The collateral damage from betrayal is an odd an inconsistent thing. As the months wore on in New Marriage History, there were additional peripheral discoveries that sliced off little pieces of my heart and forced responses.

The life-long best friend of HUSBAND had planned a visit to our home while the last affair was in progress. We had traded dates, and shared excitement at his upcoming visit. The trip included fishing with HUSBAND and two of our sons. At the last minute, it was interrupted due to a serious illness within best friend’s family. During the year of the affair, best friend intermittently sent me encouraging facebook messages which I happily responded to.

HUSBAND had promised me that no one knew of his affairs…any of the affairs…NO ONE, ANYTIME. Anyone who has been cheated on understands the multiple layers of pain and of shame and of embarrassment and of anger and of disbelief and of so many other things. I took comfort that no one knew…that at least HUSBAND had kept his filth to himself.

But…HUSBAND told me that he HAD let best friend know that our marriage was in a tough place, and he wasn’t sure we were going to make it. Per HUSBAND, he had asked best friend about his divorce and best friend had STRONGLY encouraged him to work out our marriage at all costs…that divorce SUCKS and that “we could work through anything.” I was grateful for best friend’s support of our marriage, and sent him a facebook message saying “I know HUSBAND shared we had been going through a tough time. Thank you for your faithfulness…for being a rock for him in hard times…for your encouragement. Not sure if it’s possible, but we are trying to work toward reconciliation…” He’d responded with words of warmth and reassurance about our love for each other, and our future. I was thankful for best friend.

A couple weeks later, out of the clear blue, best friend sent HUSBAND an email suggesting HUSBAND come up for a visit for a few days…to get away and get his head cleared. He even went so far as to say that he would pay for the flight, and that he wouldn’t “corrupt HUSBAND’s morals.” Here came that niggling feeling again…

So predictably, over the next few weeks, it came out that best friend was a confidante for HUSBAND’s slime, a safe place for both HUSBAND and SW to go with their thoughts, feelings and plans for the future. That best friend was the one who “sent HUSBAND that shirt” and willingly became the standard cover. That best friend, opening a new company, had invited HUSBAND and me to attend the festivities and let HUSBAND know if I could not attend, SW was welcome too. SERIOUSLY? That best friend was sending me sweet little facebook messages and planning to come stay at my home and go fishing with my sons and meanwhile, that best friend was complicit in the fucking AFFAIR my husband was having with the slut-whore?
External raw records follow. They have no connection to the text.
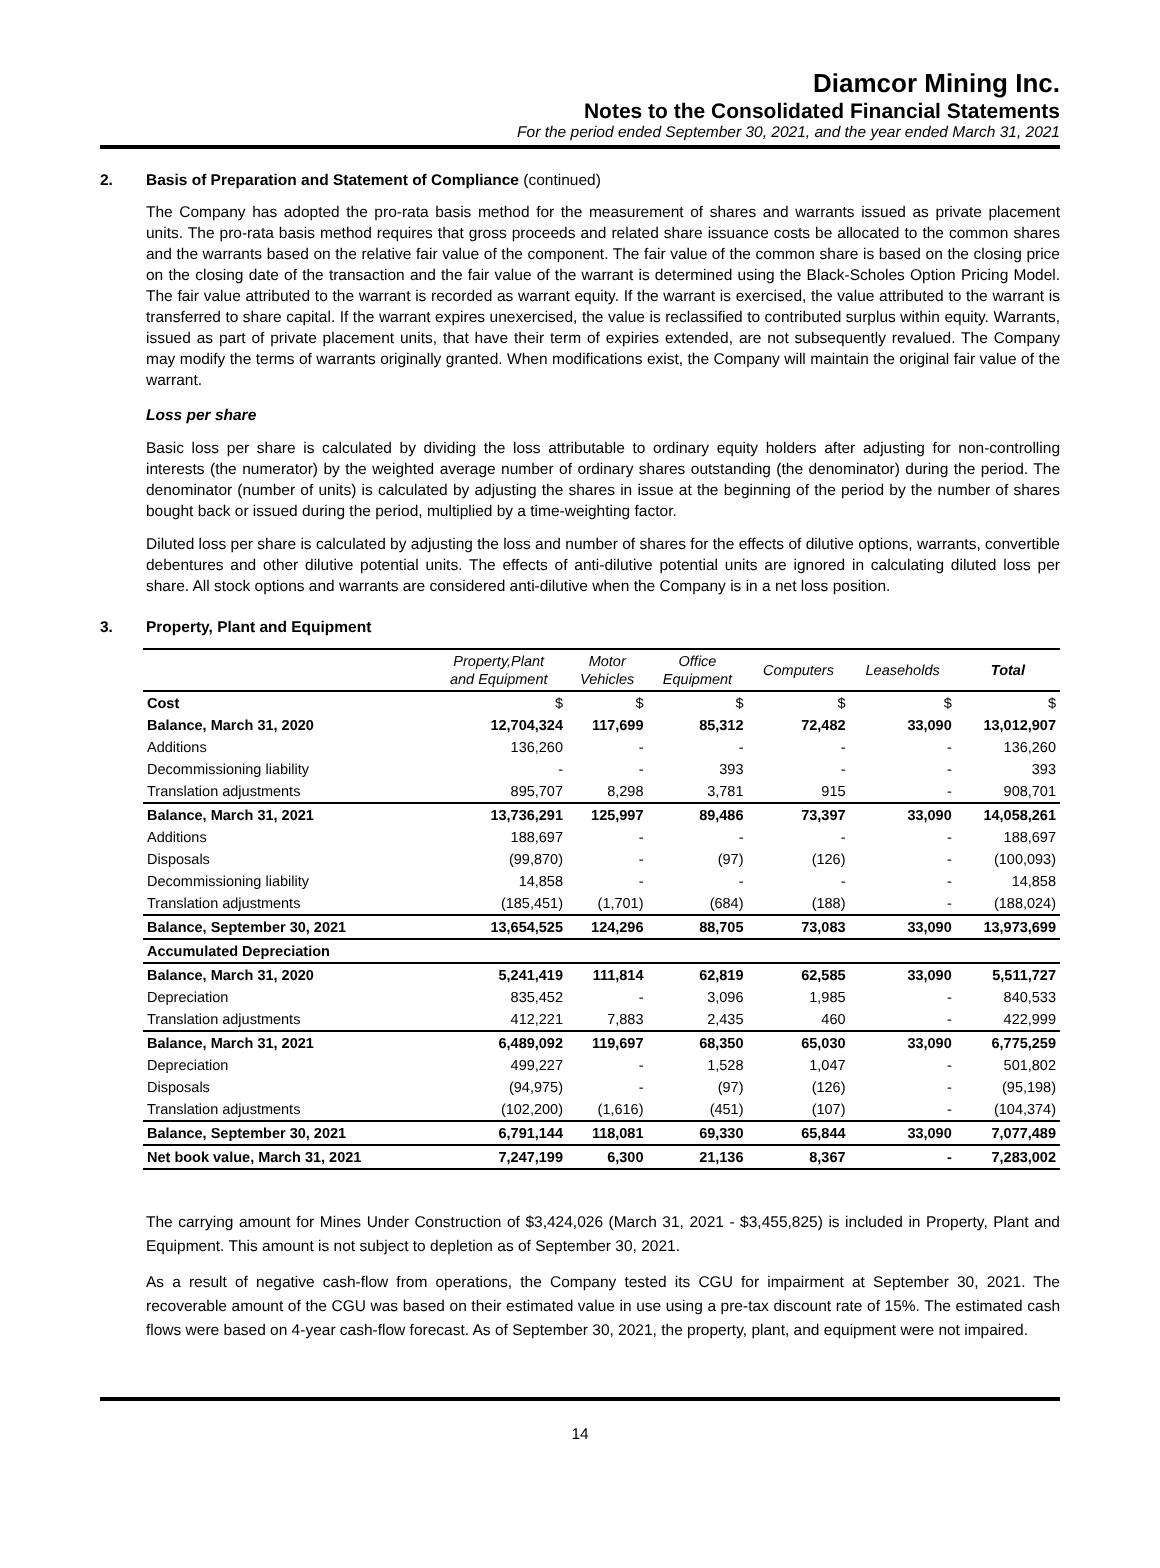Diamcor Mining Inc.
Notes to the Consolidated Financial Statements
For the period ended September 30, 2021, and the year ended March 31, 2021
2. Basis of Preparation and Statement of Compliance (continued)
The Company has adopted the pro-rata basis method for the measurement of shares and warrants issued as private placement units. The pro-rata basis method requires that gross proceeds and related share issuance costs be allocated to the common shares and the warrants based on the relative fair value of the component. The fair value of the common share is based on the closing price on the closing date of the transaction and the fair value of the warrant is determined using the Black-Scholes Option Pricing Model. The fair value attributed to the warrant is recorded as warrant equity. If the warrant is exercised, the value attributed to the warrant is transferred to share capital. If the warrant expires unexercised, the value is reclassified to contributed surplus within equity. Warrants, issued as part of private placement units, that have their term of expiries extended, are not subsequently revalued. The Company may modify the terms of warrants originally granted. When modifications exist, the Company will maintain the original fair value of the warrant.
Loss per share
Basic loss per share is calculated by dividing the loss attributable to ordinary equity holders after adjusting for non-controlling interests (the numerator) by the weighted average number of ordinary shares outstanding (the denominator) during the period. The denominator (number of units) is calculated by adjusting the shares in issue at the beginning of the period by the number of shares bought back or issued during the period, multiplied by a time-weighting factor.
Diluted loss per share is calculated by adjusting the loss and number of shares for the effects of dilutive options, warrants, convertible debentures and other dilutive potential units. The effects of anti-dilutive potential units are ignored in calculating diluted loss per share. All stock options and warrants are considered anti-dilutive when the Company is in a net loss position.
3. Property, Plant and Equipment
| | Property,Plant and Equipment | Motor Vehicles | Office Equipment | Computers | Leaseholds | Total |
| --- | --- | --- | --- | --- | --- | --- |
| Cost | $ | $ | $ | $ | $ | $ |
| Balance, March 31, 2020 | 12,704,324 | 117,699 | 85,312 | 72,482 | 33,090 | 13,012,907 |
| Additions | 136,260 | - | - | - | - | 136,260 |
| Decommissioning liability | - | - | 393 | - | - | 393 |
| Translation adjustments | 895,707 | 8,298 | 3,781 | 915 | - | 908,701 |
| Balance, March 31, 2021 | 13,736,291 | 125,997 | 89,486 | 73,397 | 33,090 | 14,058,261 |
| Additions | 188,697 | - | - | - | - | 188,697 |
| Disposals | (99,870) | - | (97) | (126) | - | (100,093) |
| Decommissioning liability | 14,858 | - | - | - | - | 14,858 |
| Translation adjustments | (185,451) | (1,701) | (684) | (188) | - | (188,024) |
| Balance, September 30, 2021 | 13,654,525 | 124,296 | 88,705 | 73,083 | 33,090 | 13,973,699 |
| Accumulated Depreciation | | | | | | |
| Balance, March 31, 2020 | 5,241,419 | 111,814 | 62,819 | 62,585 | 33,090 | 5,511,727 |
| Depreciation | 835,452 | - | 3,096 | 1,985 | - | 840,533 |
| Translation adjustments | 412,221 | 7,883 | 2,435 | 460 | - | 422,999 |
| Balance, March 31, 2021 | 6,489,092 | 119,697 | 68,350 | 65,030 | 33,090 | 6,775,259 |
| Depreciation | 499,227 | - | 1,528 | 1,047 | - | 501,802 |
| Disposals | (94,975) | - | (97) | (126) | - | (95,198) |
| Translation adjustments | (102,200) | (1,616) | (451) | (107) | - | (104,374) |
| Balance, September 30, 2021 | 6,791,144 | 118,081 | 69,330 | 65,844 | 33,090 | 7,077,489 |
| Net book value, March 31, 2021 | 7,247,199 | 6,300 | 21,136 | 8,367 | - | 7,283,002 |
The carrying amount for Mines Under Construction of $3,424,026 (March 31, 2021 - $3,455,825) is included in Property, Plant and Equipment. This amount is not subject to depletion as of September 30, 2021.
As a result of negative cash-flow from operations, the Company tested its CGU for impairment at September 30, 2021. The recoverable amount of the CGU was based on their estimated value in use using a pre-tax discount rate of 15%. The estimated cash flows were based on 4-year cash-flow forecast. As of September 30, 2021, the property, plant, and equipment were not impaired.
14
That best friend sent HUSBAND and email, months after the affair was in the open, saying “contact me asap on the D.L. It’s impotant to you.” I saw the email. HUSBAND called that best friend in front of me, and that best friend said SW had reached out to him the night before and asked him if loved her. IF HE LOVED HER. GOD IT JUST DOESN’T END! The pain of betrayal RIPPED through my entire being all over again. HUSBAND had allowed me to, not only believe that best friend was supportive of our marriage, and an encouragement when HUSBAND was in the dark-fantasy fog of affairdom, but he sat right there and let me send him a thank you. A THANK YOU.

The utter and complete humiliation of it all. The SHAME cloaked me in a bizarre combination of guttural despair and bellicose fury. Somehow this went beyond just the abhorrent indignation of my own betrayal, it now involved best friend and his willingness to be part of my life, our family’s life, while harboring the dark secret of treachery. Oh. The pain.

That best friend. Collateral damage.